I am sitting at a small desk in an upstairs bedroom of my sister’s house in Transylvania, the notorious Romanian province. She lives with her family in a house surrounded by blue and green hills and serenaded by armies of crickets every night. Nighttime is magic. Lights glinting all lined up far away make me think of oversized wands thrown from the sky by mad magicians. Owls hoot tirelessly and fly with their padded cottony wings over the fields to get their nightly rat and lizard fix.
The boys are asleep, dead tired after a long day. They had water fights and chased lizards around the yard. They also found some lizard eggs that are now safely placed in a large container filled with dirt on a sunny windowsill where they’ll hopefully hatch one day.

We explored the fields around including some archaeological sites where we found some pieces of roman skulls and other bone fragments, plus some roman pottery shards. I have to admit that holding a piece of skull in my hand, all bleached by the minerals in the soil – that’s two thousand years of bleaching – and of course by the sun over the last few weeks since the digging started, well, that’s one humbling feeling. I could see the suture all ragged like a broken zipper, plus the softly curved space where the brain was once nestled. People who walked the very ground I am standing on more than two thousand years ago. They laughed and cried and loved to see the sunset just like I do, they were joyful and mad and pensive. The boys kept asking “This is part of a roman’s head, right, Mom?” Yes, it is, I kept answering. That’s all that’s left after all. We struggle so much for things that have little or no relevance in the big picture. The more I think about it the more I believe that it’s not about the things we touch and deposit inside some walls but the ones we cannot touch that go straight to the heart and get braided into thick strands of everything that’s real, the only reference to having been truly alive. There’s odd impossible-to-assemble anymore pottery pieces left behind by archaeologists. They feel rough to the touch and have dirt-filled ridges in them. Pieces of a puzzle lost forever, except for two that somehow match and give us the thrill of a glimpse into a long lost past. The skull and bones we leave behind, they’ll find their way back in somehow as the site will get covered.

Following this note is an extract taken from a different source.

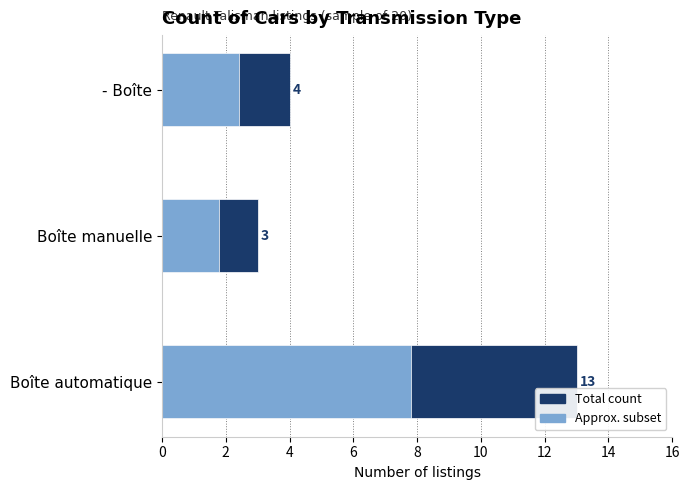

Reading left to right, extract all data points from this chart.

Count (2021 data): 0=13.0	2=3.0	4=4.0
Count (approx. subset): 0=7.8	2=1.8	4=2.4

Before sunset we go for a walk to a grocery store. Sasha collects a nice flat rock for me which I’ll take with me back home, I’m known to do that. Every now and then Tony stops, grabs my arm and grins: “I like being here.” I do too. The air is warm and soft and some early cricket chirps twirl through the orange glow like confetti. The boys stop every ten steps or so to touch a tree, or a big metal gate with an intricate design.
As we take some back streets to avoid busy roads, I am learning the following:
–    Behind every gate there is a barking dog. Loud and sudden, that is, which translates into every little hair follicle standing up straight and my skin feeling frozen for a few minutes after. Just until the next dog gets us.

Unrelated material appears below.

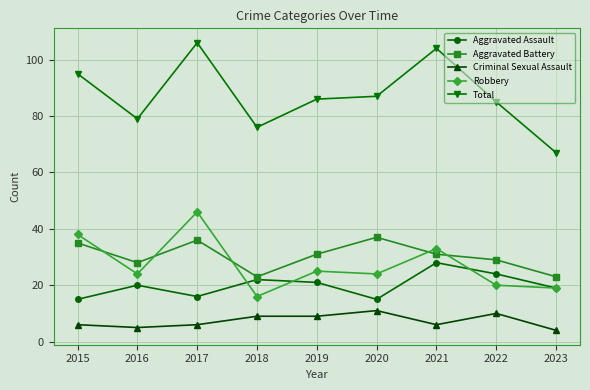

At which category does Total reach its first local peak?

2017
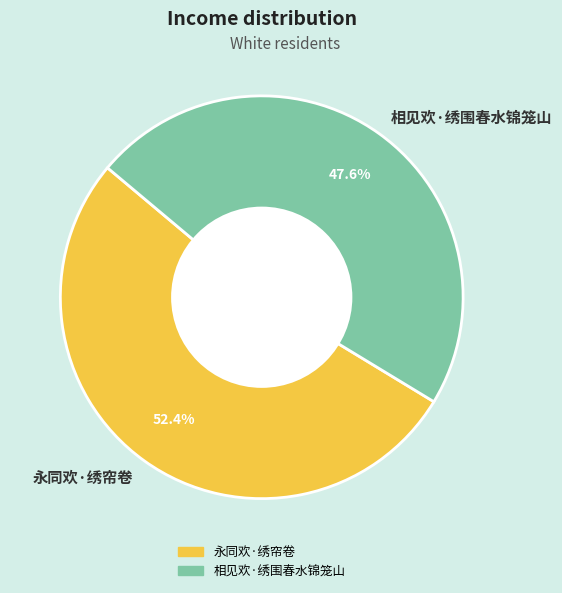

Combined, what portion of the pie is 相见欢·绣围春水锦笼山 and 永同欢·绣帘卷?

100.0%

–    While it may look like fun to make the dogs bark since they are behind the fence, some are big enough to jump over the above mentioned fence. Big enough means the equivalent of an oversized pony. I can’t, nor do I want to imagine the size of the thieves these dogs are supposed to protect the properties and their owners from.
–    There is a pink house with a big metal gate and behind it three black Rottweiler dogs. There used to be four but one got hurt and was eaten by the others. Gulp. No, no pun intended, that’d be a cruel one.
–    The narrower the side streets the faster people drive. Gluing ourselves to the fences we’re passing by to avoid the fast moving metal devices sets the dogs on fire. There is a certain thrill in almost feeling the hot breath of a dog that cannot get me.

The dark fields are laced with cricket chirps like a giant web of sounds in which owl ghost-like calls bounce up and down, invisible cotton balls. The house is asleep and my thoughts crawl all drunken with the promise of solid dreamless sleep into a burrow of quietness. A good long day indeed.